*** Information shown

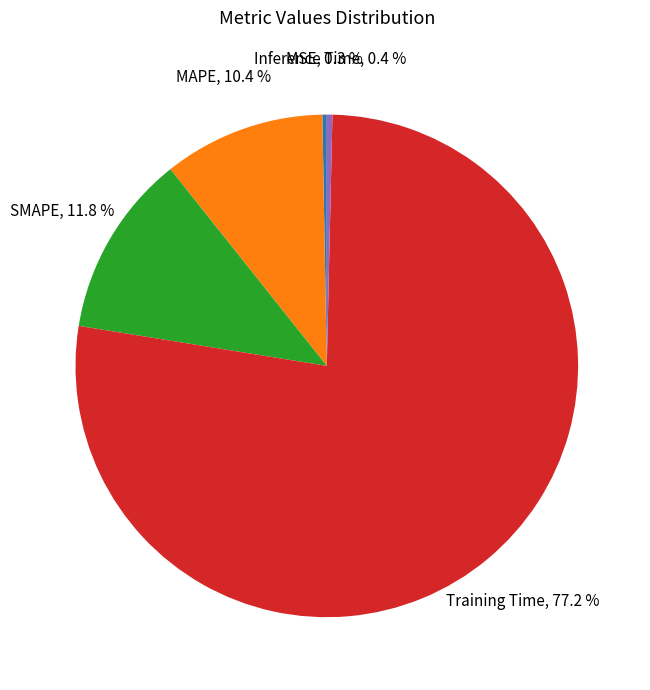

What is the largest slice in the pie chart?

Training Time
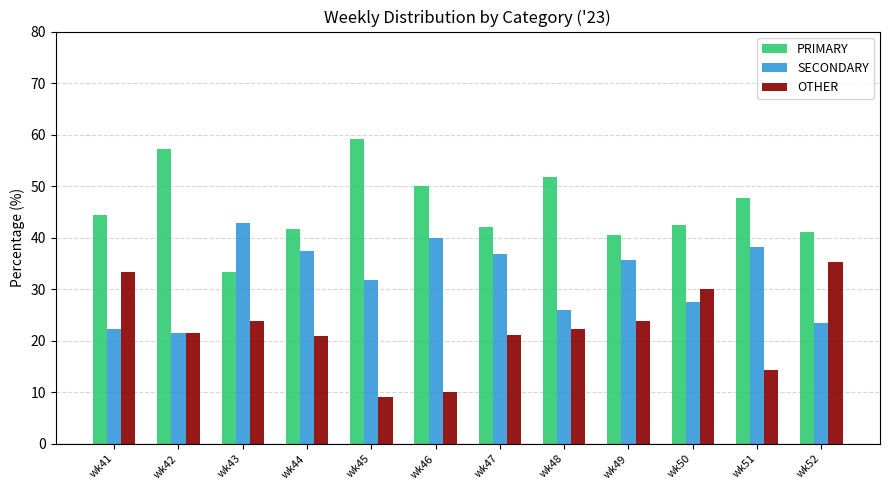

What is the highest value of the OTHER series?

35.3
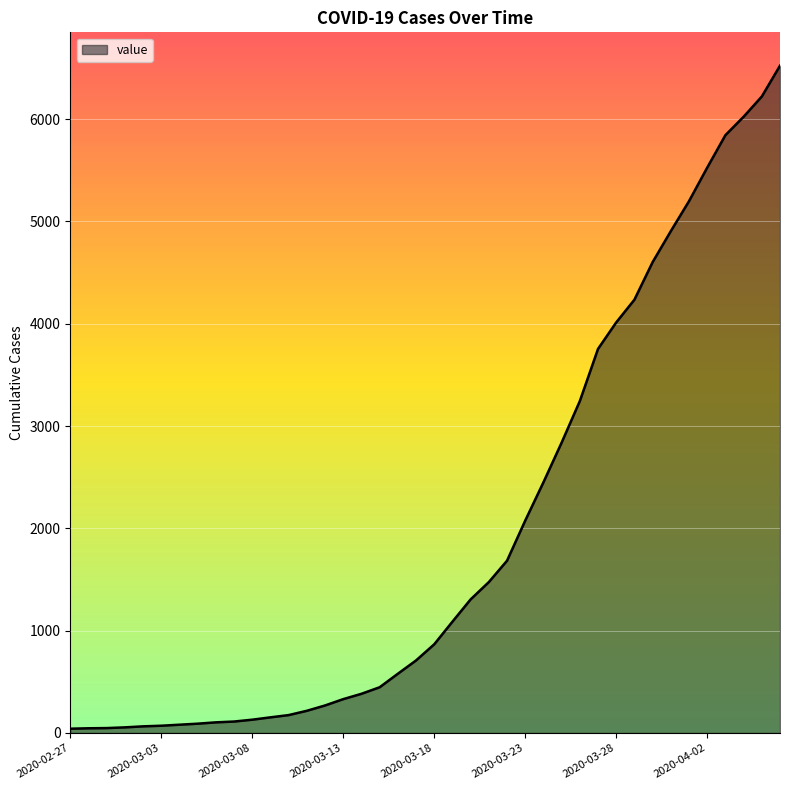

What is the maximum value shown in the chart?

6522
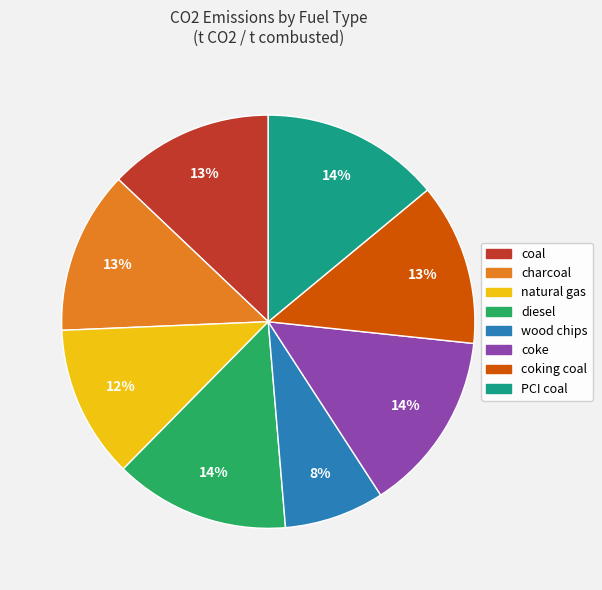

Is coke the majority of the pie?

No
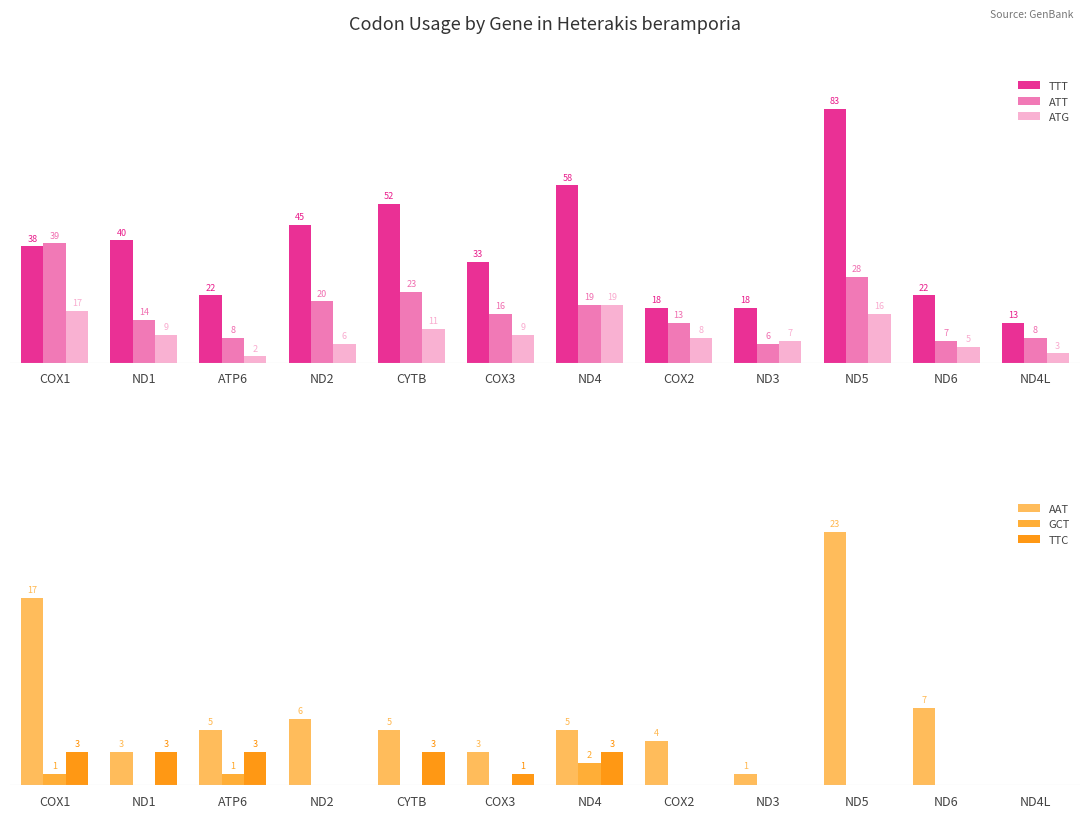

What is the value of the TTT bar at the 8th from the left?

18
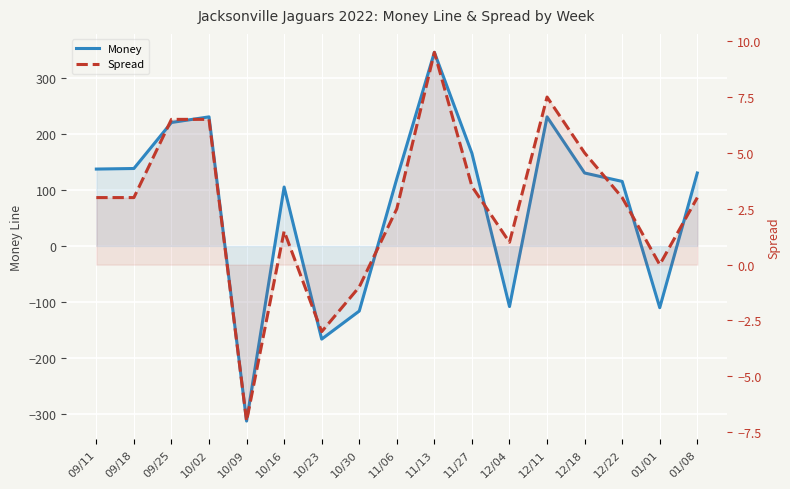

Reading left to right, what are all the values shown in this chart?

Money: 137.0	138.0	220.0	230.0	-312.0	105.0	-166.0	-116.0	120.0	345.0	165.0	-108.0	230.0	130.0	115.0	-110.0	130.0
Spread: 3.0	3.0	6.5	6.5	-7.0	1.5	-3.0	-1.0	2.5	9.5	3.5	1.0	7.5	5.0	3.0	0.0	3.0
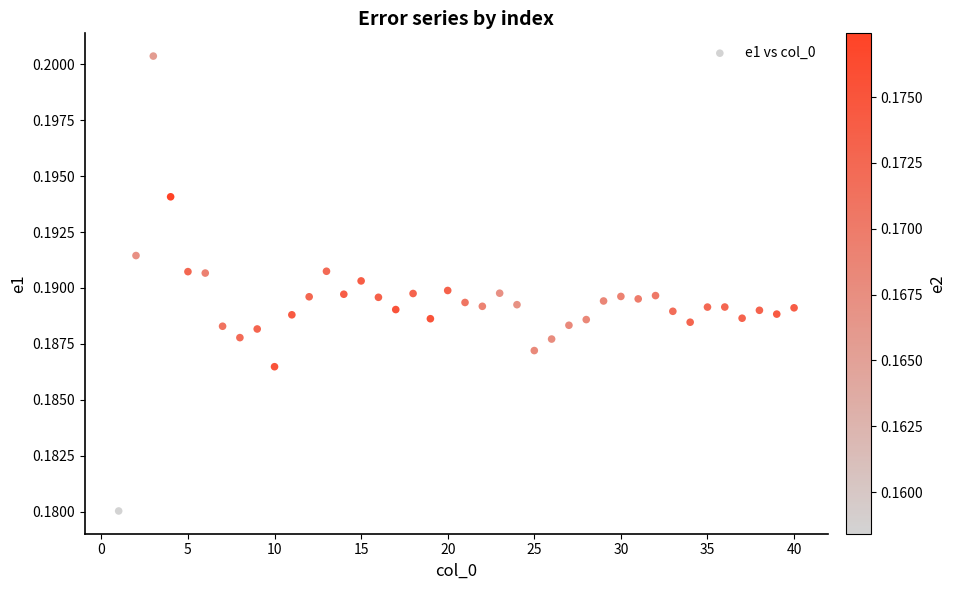

What is the range of X values (max minus min)?

39.0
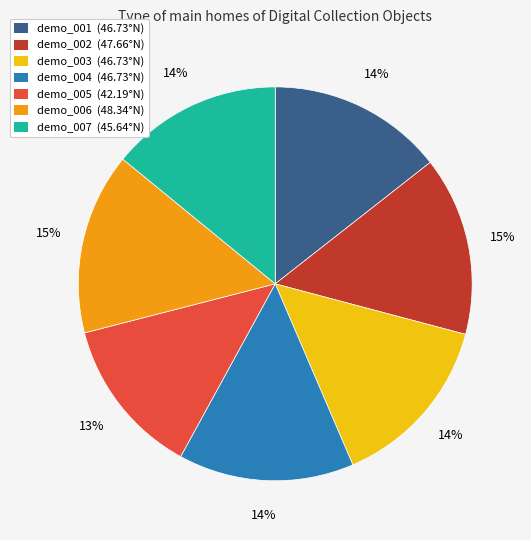

How many slices are in this pie chart?

7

******

# [What you have to do]
Return, word for word, every line from the beginning of the listing through the line containing "Reading left to", both included, and leave the pictures out of your answer.

# [Solution below]
What is the largest slice in the pie chart?

Training Time

What is the highest value of the OTHER series?

35.3

What is the maximum value shown in the chart?

6522

Is coke the majority of the pie?

No

What is the value of the TTT bar at the 8th from the left?

18

Reading left to right, what are all the values shown in this chart?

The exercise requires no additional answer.